Saisi par M. X... en résiliation du marché aux torts de la SARL MAISONS BETERBAT et en paiement de dommages intérêts, le tribunal de grande instance, par jugement contradictoire du 7 juin 2011, l'a débouté de ses demandes, l'a condamné à verser à la société la somme de 39 394, 88 euros, outre intérêts à compter du 6 novembre 2008, et celle de 2 000, 00 euros, au titre des frais irrépétibles et a ordonné l'exécution du jugement.
Par déclaration enregistrée au greffe le 20 juillet 2011, M. Nello X... a relevé appel du jugement.
Par conclusions adressées au greffe par la voie électronique le 24 octobre 2011, l'appelant a demandé à la cour l'infirmation du jugement entrepris, le prononcé de la résiliation du contrat aux torts de la SARL MAISONS BETERBAT, la condamnation de celle-ci à lui payer les sommes suivantes :
-159 894, 85 euros, coût de la reconstruction déduction faite de la part devant être supportée par lui-même et indexée sur le coût de la construction,
-28 000, 00 euros, à titre de dommages intérêts pour le préjudice financier,
-51 700, 00 euros, au titre du préjudice de jouissance,
-4 490, 00 euros montant de l'amende subie,
-20 000, 00 euros à titre de dommages intérêts pour préjudice moral,
-5 000, 00 euros, au titre des dispositions de l'article 700 du code de procédure civile.

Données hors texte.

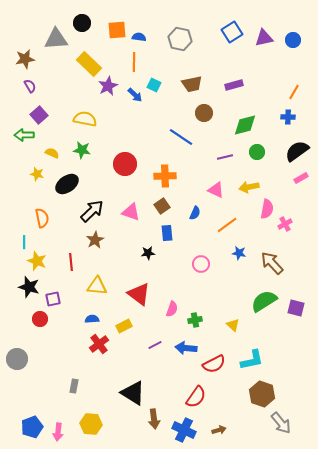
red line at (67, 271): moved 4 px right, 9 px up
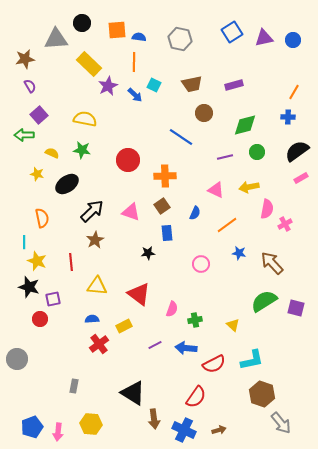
red circle at (125, 164): moved 3 px right, 4 px up
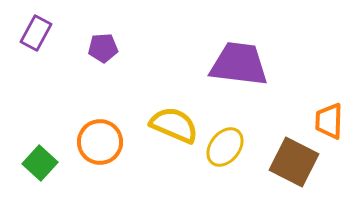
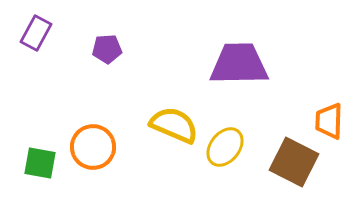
purple pentagon: moved 4 px right, 1 px down
purple trapezoid: rotated 8 degrees counterclockwise
orange circle: moved 7 px left, 5 px down
green square: rotated 32 degrees counterclockwise
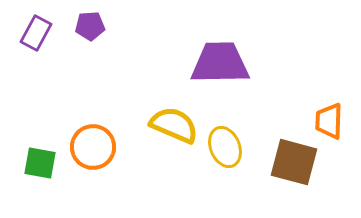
purple pentagon: moved 17 px left, 23 px up
purple trapezoid: moved 19 px left, 1 px up
yellow ellipse: rotated 60 degrees counterclockwise
brown square: rotated 12 degrees counterclockwise
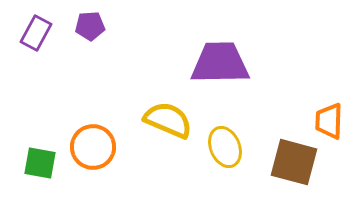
yellow semicircle: moved 6 px left, 5 px up
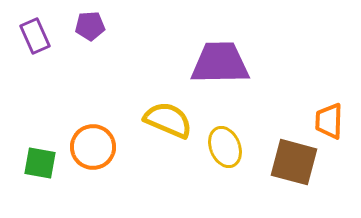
purple rectangle: moved 1 px left, 3 px down; rotated 52 degrees counterclockwise
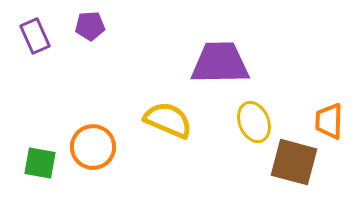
yellow ellipse: moved 29 px right, 25 px up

A l'appui de ses prétentions, il se fonde sur le rapport d'expertise pour souligner que l'interruption des travaux était due à leur défaut de conformité au permis de construire. Il rappelle que le constructeur était débiteur à son égard d'une obligation de conseil et d'exécution des travaux dans les délais contractuels. Il soutient qu'un second permis de construire a été refusé le 1eroctobre 2003 et que le constructeur a attendu le 27 juin 2005 pour déposer un nouveau dossier. Il mentionne qu'en dépit du permis accordé le 17 février 2006, la société n'a pas repris les travaux, en dépit de lettres de mise en demeure.
Par conclusions déposées au greffe le 30 novembre 2011, la SARL MAISONS BETERBAT a demandé à la cour la confirmation du jugement déféré, le prononcé de la résiliation du contrat aux torts de M. X..., le débouté de toutes les prétentions de ce dernier, la condamnation de celui-ci à lui verser la somme de 39 394, 88 euros, outre intérêts à compter du 6 novembre 2008, et celle de 5 000, 00 euros, au titre des frais irrépétibles.

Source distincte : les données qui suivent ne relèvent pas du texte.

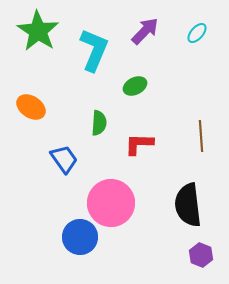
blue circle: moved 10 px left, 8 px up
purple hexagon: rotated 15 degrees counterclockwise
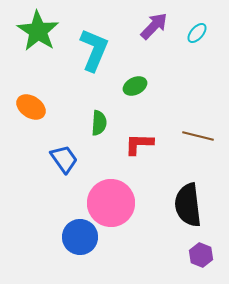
purple arrow: moved 9 px right, 5 px up
brown line: moved 3 px left; rotated 72 degrees counterclockwise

Au soutien de ses prétentions, elle expose que c'est en raison de l'instabilité de la chaussée en surplomb du terrain de M. X... que le premier permis de construire a dû être annulé. Elle affirme ensuite que, sur l'exigence du maître de l'ouvrage, elle a sollicité du maire l'autorisation de dépasser la hauteur de construction normalement acceptée et que suite au refus, elle a déposé un troisième dossier. Elle soutient qu'à la suite de cela, l'appelant a refusé de signer un avenant prenant en considération les travaux supplémentaires à effectuer du fait des contraintes des lieux et du nouveau permis de construire. Elle prétend donc que la résiliation du contrat doit être prononcée aux torts de l'appelant.
Elle s'oppose ensuite aux sommes réclamées par son adversaire et justifie sa propre demande en paiement.
L'ordonnance de clôture est intervenue le 26 avril 2012.
MOTIFS DE L'ARRET :
Sur la résiliation du contrat et ses conséquences :
Vu les dispositions des articles L 230-1 à L 232-2 et R 231-1 à R 232-7 du code de la construction et de l'habitation,
Vu les conditions générales et particulières du contrat de construction d'une maison individuelle signé par les parties,
Aux termes de l'article 1184 du code civil, la condition résolutoire est toujours sous-entendue dans les contrats synallagmatiques pour le cas où l'une des deux parties ne satisfera point à son engagement. Dans ce cas, le contrat n'est point résolu de plein droit. La partie envers laquelle l'engagement n'a point été exécuté a le choix ou de forcer l'autre à l'exécution de la convention lorsqu'elle est possible, ou d'en demander la résolution avec dommages et intérêts.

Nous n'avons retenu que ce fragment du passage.